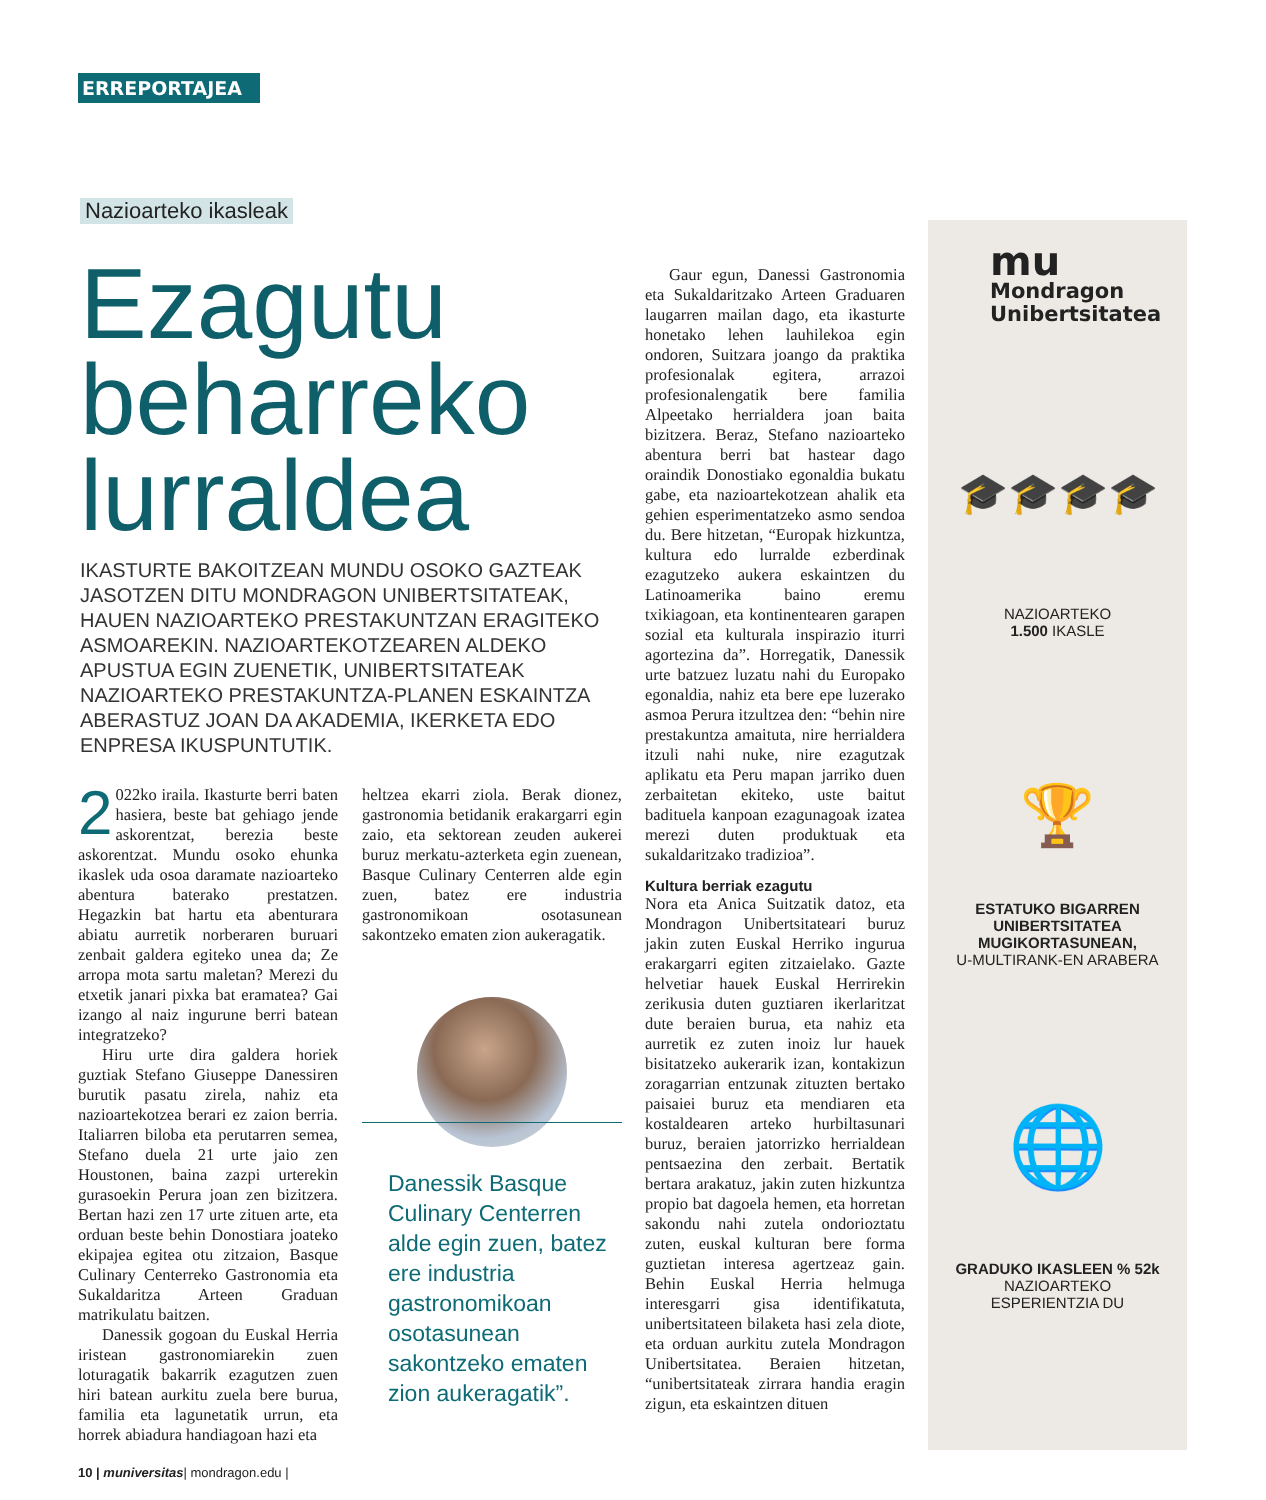ERREPORTAJEA
Nazioarteko ikasleak
Ezagutu
beharreko
lurraldea
IKASTURTE BAKOITZEAN MUNDU OSOKO GAZTEAK JASOTZEN DITU MONDRAGON UNIBERTSITATEAK, HAUEN NAZIOARTEKO PRESTAKUNTZAN ERAGITEKO ASMOAREKIN. NAZIOARTEKOTZEAREN ALDEKO APUSTUA EGIN ZUENETIK, UNIBERTSITATEAK NAZIOARTEKO PRESTAKUNTZA-PLANEN ESKAINTZA ABERASTUZ JOAN DA AKADEMIA, IKERKETA EDO ENPRESA IKUSPUNTUTIK.
2 022ko iraila. Ikasturte berri baten hasiera, beste bat gehiago jende askorentzat, berezia beste askorentzat. Mundu osoko ehunka ikaslek uda osoa daramate nazioarteko abentura baterako prestatzen. Hegazkin bat hartu eta abenturara abiatu aurretik norberaren buruari zenbait galdera egiteko unea da; Ze arropa mota sartu maletan? Merezi du etxetik janari pixka bat eramatea? Gai izango al naiz ingurune berri batean integratzeko?
Hiru urte dira galdera horiek guztiak Stefano Giuseppe Danessiren burutik pasatu zirela, nahiz eta nazioartekotzea berari ez zaion berria. Italiarren biloba eta perutarren semea, Stefano duela 21 urte jaio zen Houstonen, baina zazpi urterekin gurasoekin Perura joan zen bizitzera. Bertan hazi zen 17 urte zituen arte, eta orduan beste behin Donostiara joateko ekipajea egitea otu zitzaion, Basque Culinary Centerreko Gastronomia eta Sukaldaritza Arteen Graduan matrikulatu baitzen.
Danessik gogoan du Euskal Herria iristean gastronomiarekin zuen loturagatik bakarrik ezagutzen zuen hiri batean aurkitu zuela bere burua, familia eta lagunetatik urrun, eta horrek abiadura handiagoan hazi eta
heltzea ekarri ziola. Berak dionez, gastronomia betidanik erakargarri egin zaio, eta sektorean zeuden aukerei buruz merkatu-azterketa egin zuenean, Basque Culinary Centerren alde egin zuen, batez ere industria gastronomikoan osotasunean sakontzeko ematen zion aukeragatik.
Danessik Basque Culinary Centerren alde egin zuen, batez ere industria gastronomikoan osotasunean sakontzeko ematen zion aukeragatik”.
Gaur egun, Danessi Gastronomia eta Sukaldaritzako Arteen Graduaren laugarren mailan dago, eta ikasturte honetako lehen lauhilekoa egin ondoren, Suitzara joango da praktika profesionalak egitera, arrazoi profesionalengatik bere familia Alpeetako herrialdera joan baita bizitzera. Beraz, Stefano nazioarteko abentura berri bat hastear dago oraindik Donostiako egonaldia bukatu gabe, eta nazioartekotzean ahalik eta gehien esperimentatzeko asmo sendoa du. Bere hitzetan, “Europak hizkuntza, kultura edo lurralde ezberdinak ezagutzeko aukera eskaintzen du Latinoamerika baino eremu txikiagoan, eta kontinentearen garapen sozial eta kulturala inspirazio iturri agortezina da”. Horregatik, Danessik urte batzuez luzatu nahi du Europako egonaldia, nahiz eta bere epe luzerako asmoa Perura itzultzea den: “behin nire prestakuntza amaituta, nire herrialdera itzuli nahi nuke, nire ezagutzak aplikatu eta Peru mapan jarriko duen zerbaitetan ekiteko, uste baitut badituela kanpoan ezagunagoak izatea merezi duten produktuak eta sukaldaritzako tradizioa”.
Kultura berriak ezagutu
Nora eta Anica Suitzatik datoz, eta Mondragon Unibertsitateari buruz jakin zuten Euskal Herriko ingurua erakargarri egiten zitzaielako. Gazte helvetiar hauek Euskal Herrirekin zerikusia duten guztiaren ikerlaritzat dute beraien burua, eta nahiz eta aurretik ez zuten inoiz lur hauek bisitatzeko aukerarik izan, kontakizun zoragarrian entzunak zituzten bertako paisaiei buruz eta mendiaren eta kostaldearen arteko hurbiltasunari buruz, beraien jatorrizko herrialdean pentsaezina den zerbait. Bertatik bertara arakatuz, jakin zuten hizkuntza propio bat dagoela hemen, eta horretan sakondu nahi zutela ondorioztatu zuten, euskal kulturan bere forma guztietan interesa agertzeaz gain. Behin Euskal Herria helmuga interesgarri gisa identifikatuta, unibertsitateen bilaketa hasi zela diote, eta orduan aurkitu zutela Mondragon Unibertsitatea. Beraien hitzetan, “unibertsitateak zirrara handia eragin zigun, eta eskaintzen dituen
mu
Mondragon
Unibertsitatea
🎓🎓🎓🎓
NAZIOARTEKO
1.500 IKASLE
🏆
ESTATUKO BIGARREN
UNIBERTSITATEA
MUGIKORTASUNEAN,
U-MULTIRANK-EN ARABERA
🌐
GRADUKO IKASLEEN % 52k
NAZIOARTEKO
ESPERIENTZIA DU
10 | muniversitas| mondragon.edu |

####################

What is expected:
Up to and including the line containing "Danessik Basque Culinary", quote each line of the entries above from the very first, please, exactly and without images.

Reply:
ERREPORTAJEA
Nazioarteko ikasleak
Ezagutu
beharreko
lurraldea
IKASTURTE BAKOITZEAN MUNDU OSOKO GAZTEAK JASOTZEN DITU MONDRAGON UNIBERTSITATEAK, HAUEN NAZIOARTEKO PRESTAKUNTZAN ERAGITEKO ASMOAREKIN. NAZIOARTEKOTZEAREN ALDEKO APUSTUA EGIN ZUENETIK, UNIBERTSITATEAK NAZIOARTEKO PRESTAKUNTZA-PLANEN ESKAINTZA ABERASTUZ JOAN DA AKADEMIA, IKERKETA EDO ENPRESA IKUSPUNTUTIK.
2 022ko iraila. Ikasturte berri baten hasiera, beste bat gehiago jende askorentzat, berezia beste askorentzat. Mundu osoko ehunka ikaslek uda osoa daramate nazioarteko abentura baterako prestatzen. Hegazkin bat hartu eta abenturara abiatu aurretik norberaren buruari zenbait galdera egiteko unea da; Ze arropa mota sartu maletan? Merezi du etxetik janari pixka bat eramatea? Gai izango al naiz ingurune berri batean integratzeko?
Hiru urte dira galdera horiek guztiak Stefano Giuseppe Danessiren burutik pasatu zirela, nahiz eta nazioartekotzea berari ez zaion berria. Italiarren biloba eta perutarren semea, Stefano duela 21 urte jaio zen Houstonen, baina zazpi urterekin gurasoekin Perura joan zen bizitzera. Bertan hazi zen 17 urte zituen arte, eta orduan beste behin Donostiara joateko ekipajea egitea otu zitzaion, Basque Culinary Centerreko Gastronomia eta Sukaldaritza Arteen Graduan matrikulatu baitzen.
Danessik gogoan du Euskal Herria iristean gastronomiarekin zuen loturagatik bakarrik ezagutzen zuen hiri batean aurkitu zuela bere burua, familia eta lagunetatik urrun, eta horrek abiadura handiagoan hazi eta
heltzea ekarri ziola. Berak dionez, gastronomia betidanik erakargarri egin zaio, eta sektorean zeuden aukerei buruz merkatu-azterketa egin zuenean, Basque Culinary Centerren alde egin zuen, batez ere industria gastronomikoan osotasunean sakontzeko ematen zion aukeragatik.
Danessik Basque Culinary Centerren alde egin zuen, batez ere industria gastronomikoan osotasunean sakontzeko ematen zion aukeragatik”.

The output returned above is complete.